The “scandal rag” of Floyd County — aka the Roman Record — is a collection of records each week that every Georgia citizen has access to under the Georgia Open Records Act.

This includes (the favorites) arrests and divorces, but also includes a number of other things such as animal control and jail stats, probated wills, bankruptcies, recent deaths, business licenses, building permits issued, sales tax distribution tables for SPLOSTs and ELOSTs, real estate transfers, marriage licenses and recent births.

Again, while it’s famous for the arrest reports, there has never been a move made to make it live up to the reputation it has been given. Detractors have railed about information published and more than one of us has been approached with the offer of money to keep pieces of information out of the weekly publication.

An interesting aside — did you know the much-maligned Roman Record has won numerous awards for reporting under the Open Records Act? It has.

It also contains information about people who have done well in the business community and features photos of pets that are available for adoption at the Floyd County PAWS animal shelter.

Primarily, it serves a function. What function could that gossipy publication serve, you ask? All of these items are available to any member of the public and if agencies aren’t used to giving those items out — they don’t believe they have to.

That’s what we’re here for — we’re here to make sure that when you ask, you’ll get the information you’re entitled to by law. FYI — we’re in pretty good shape here. We have longstanding relationships with our local governments and law enforcement agencies, and they do a good job in providing us with publicly accessible materials — in many cases, every day.

The public depends on the state’s open records laws to get information about the functioning of government and the performance of our public officials. Those laws were written to ensure governments remain accountable to us — the citizens. Georgia’s law requires that public agencies respond to open records requests within three days and provide those records as soon as they are available.

A group of students tested the law by requesting publicly available records from agencies across the state in 2016. In many cases the students were stonewalled and, in at least one case, a police agency in Cobb County only complied after nearly two months. They wrote about their exercise and then repeated it last year. This time many of those agencies complied quickly and within the time limit allowed by law.

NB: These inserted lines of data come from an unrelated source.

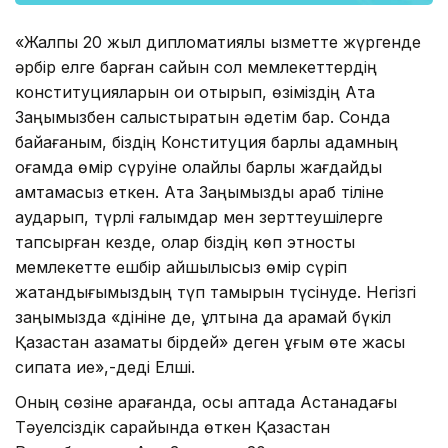
«Жалпы 20 жыл дипломатиялық қызметте жүргенде
әрбір елге барған сайын сол мемлекеттердің
конституцияларын оқи отырып, өзіміздің Ата
Заңымызбен салыстыратын әдетім бар. Сонда
байқағаным, біздің Конституция барлық адамның
қоғамда өмір сүруіне қолайлы барлық жағдайды
қамтамасыз еткен. Ата Заңымызды араб тіліне
аударып, түрлі ғалымдар мен зерттеушілерге
тапсырған кезде, олар біздің көп этносты
мемлекетте ешбір қайшылықсыз өмір сүріп
жатқандығымыздың түп тамырын түсінуде. Негізгі
заңымызда «дініне де, ұлтына да қарамай бүкіл
Қазақстан азаматы бірдей» деген ұғым өте жақсы
сипатқа ие»,-деді Елші.
Оның сөзіне қарағанда, осы аптада Астанадағы
Тәуелсіздік сарайында өткен Қазақстан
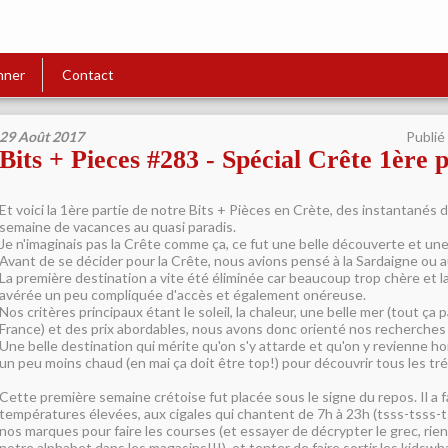
nner
Contact
29 Août 2017
Publié
Bits + Pieces #283 - Spécial Crête 1ère p
Et voici la 1ère partie de notre Bits + Pièces en Crète, des instantanés 
semaine de vacances au quasi paradis.
Je n'imaginais pas la Crête comme ça, ce fut une belle découverte et une 
Avant de se décider pour la Crête, nous avions pensé à la Sardaigne ou au
La première destination a vite été éliminée car beaucoup trop chère et l
avérée un peu compliquée d'accès et également onéreuse.
Nos critères principaux étant le soleil, la chaleur, une belle mer (tout ça p
France) et des prix abordables, nous avons donc orienté nos recherches 
Une belle destination qui mérite qu'on s'y attarde et qu'on y revienne hor
un peu moins chaud (en mai ça doit être top!) pour découvrir tous les tré
Cette première semaine crétoise fut placée sous le signe du repos. Il a f
températures élevées, aux cigales qui chantent de 7h à 23h (tsss-tsss-ts
nos marques pour faire les courses (et essayer de décrypter le grec, rien 
notre alphabet dans les magasins!!!), et tenter de faire sortir les kidswh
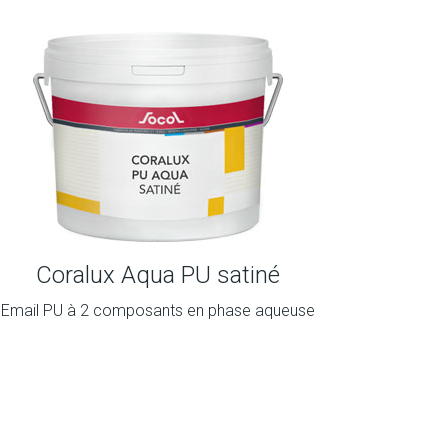
Coralux Aqua PU satiné
Email PU à 2 composants en phase aqueuse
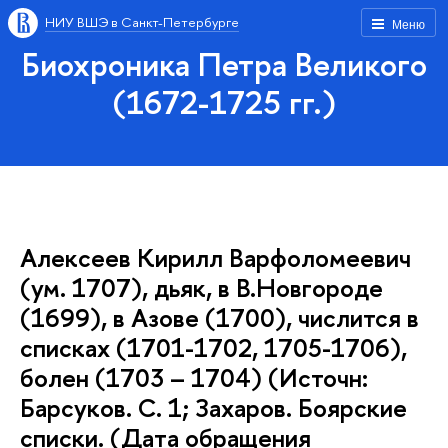
НИУ ВШЭ в Санкт-Петербурге
Меню
Биохроника Петра Великого
(1672-1725 гг.)
Алексеев Кирилл Варфоломеевич
(ум. 1707), дьяк, в В.Новгороде
(1699), в Азове (1700), числится в
списках (1701-1702, 1705-1706),
болен (1703 – 1704) (Источн:
Барсуков. С. 1; Захаров. Боярские
списки. (Дата обращения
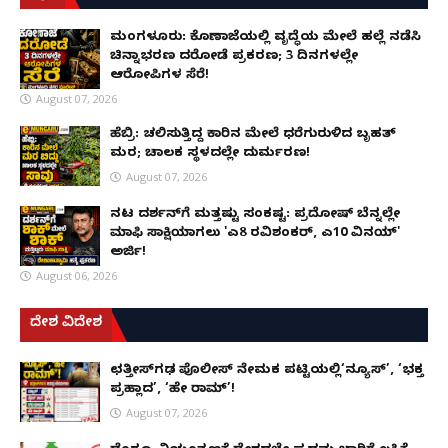
ಮಂಗಳೂರು: ಕೊಣಾಜೆಯಲ್ಲಿ ವೃದ್ಧೆಯ ಮೇಲೆ ಹಲ್ಲೆ ನಡೆಸಿ
ಚಿನ್ನಾಭರಣ ದರೋಡೆ ಪ್ರಕರಣ; 3 ದಿನಗಳಲ್ಲೇ
ಆರೋಪಿಗಳ ಸೆರೆ!
August 07, 2026
ಹೆಬ್ರಿ: ಚಲಿಸುತ್ತಿದ್ದ ಕಾರಿನ ಮೇಲೆ ಧರೆಗುರುಳಿದ ಬೃಹತ್
ಮರ; ಚಾಲಕ ಸ್ಥಳದಲ್ಲೇ ದುರ್ಮರಣ!
August 07, 2026
ನಟ ದರ್ಶನ್‌ಗೆ ಮತ್ತಷ್ಟು ಸಂಕಷ್ಟ: ಪ್ರದೋಷ್ ಬೆನ್ನಲ್ಲೇ
ಮಾಫಿ ಸಾಕ್ಷಿಯಾಗಲು 'ಎ8 ರವಿಶಂಕರ್, ಎ10 ವಿನಯ್'
ಅರ್ಜಿ!
August 06, 2026
ದೇಶ ವಿದೇಶ
ಛತ್ತೀಸ್‌ಗಢ ಪೊಲೀಸ್ ನೇಮಕ ಪಟ್ಟಿಯಲ್ಲಿ‘ನ್ಯೂಸ್’, ‘ಭಕ್ತ
ಪ್ರಹ್ಲಾದ’, ‘ಹೇ ರಾಮ್’!
August 07, 2026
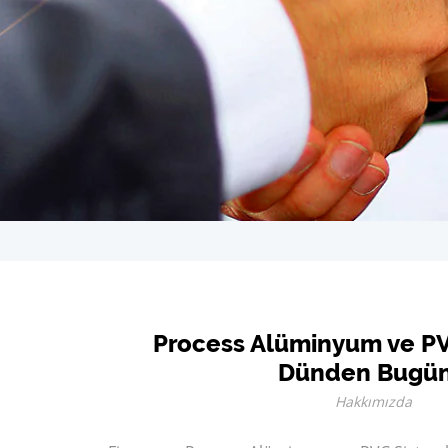
Process Alüminyum ve PV
Dünden Bugü
Hakkımızda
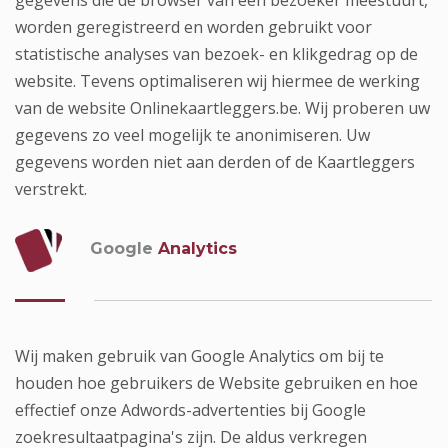
gegevens die de browser van een bezoeker meestuurt,
worden geregistreerd en worden gebruikt voor
statistische analyses van bezoek- en klikgedrag op de
website. Tevens optimaliseren wij hiermee de werking
van de website Onlinekaartleggers.be. Wij proberen uw
gegevens zo veel mogelijk te anonimiseren. Uw
gegevens worden niet aan derden of de Kaartleggers
verstrekt.
Google
Analytics
Wij maken gebruik van Google Analytics om bij te
houden hoe gebruikers de Website gebruiken en hoe
effectief onze Adwords-advertenties bij Google
zoekresultaatpagina's zijn. De aldus verkregen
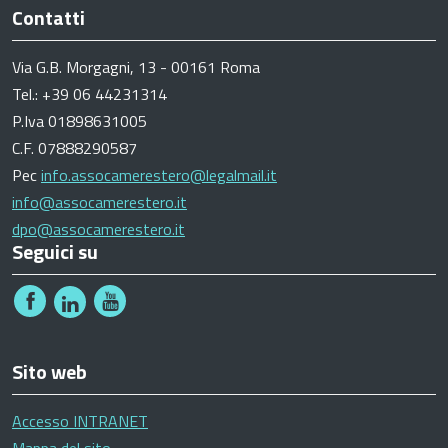
Contatti
Via G.B. Morgagni, 13 - 00161 Roma
Tel.: +39 06 44231314
P.Iva 01898631005
C.F. 07888290587
Pec
info.assocamerestero@legalmail.it
info@assocamerestero.it
dpo@assocamerestero.it
Seguici su
Sito web
Accesso INTRANET
Mappa del sito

Earlier this year the Georgia Attorney General’s office filed the first criminal charges for reportedly violating the Open Records Act.

The press secretary for former Atlanta Mayor Kasim Reed reportedly ordered a subordinate to delay handing over public records requested by Channel 2 and the Atlanta Journal-Constitution. Those records contained information they viewed would be damaging to Reed and other city officials. Her case hasn’t been resolved yet, but it underscores the power that governments can wield when they believe they don’t have to follow their own laws.

If you ever go to an agency that isn’t used to dealing with the public — and journalists are just that, members of the public — and ask for something, just as likely as not they’ll refuse because they don’t know any better.

This publication is a weekly reminder that these items are codified in Georgia law as the public’s right to know. While we are certainly representing our own interests in putting out a product, we are also representing you.


As part of that general gathering of information we found out the Rome police — as they are supposed to — granted a woman’s request to protest outside our offices this past week and early next week.

We’ll leave the who out of it and move more to the why. She said she didn’t like the fact that her address was published in an arrest report in one of the police briefs we ran in our daily edition (not the Roman Record this time) among other things.

That’s reasonable and she certainly has a right to protest and went through the proper channels to do so.

We continue to print identifying factors such as name, age and address in arrest reports in order to show who it is that was arrested. There are many shared names in this community; providing addresses and ages helps to clarify which person was charged.

Many other things we don’t print are also publicly available but we’ve chosen not to put them in the publication. One of the main things we attempt to keep out of our reports are the identities of complainants who have been sexually assaulted, and the names of those who attempt suicide on private property.

So the “scandal rag” will continue to exist. We’ll continue to inform you about all the good (and bad) things within our county, hopefully to the benefit of us all.

Editor’s Note: We would like to extend our heartfelt congratulations to Jeanne Krueger, president and CEO of the Rome Floyd Chamber, as well as to Mary Catherine Chewning, who has been promoted to Fire Marshal. We have worked with both women for many years and look foward to a continued relationship.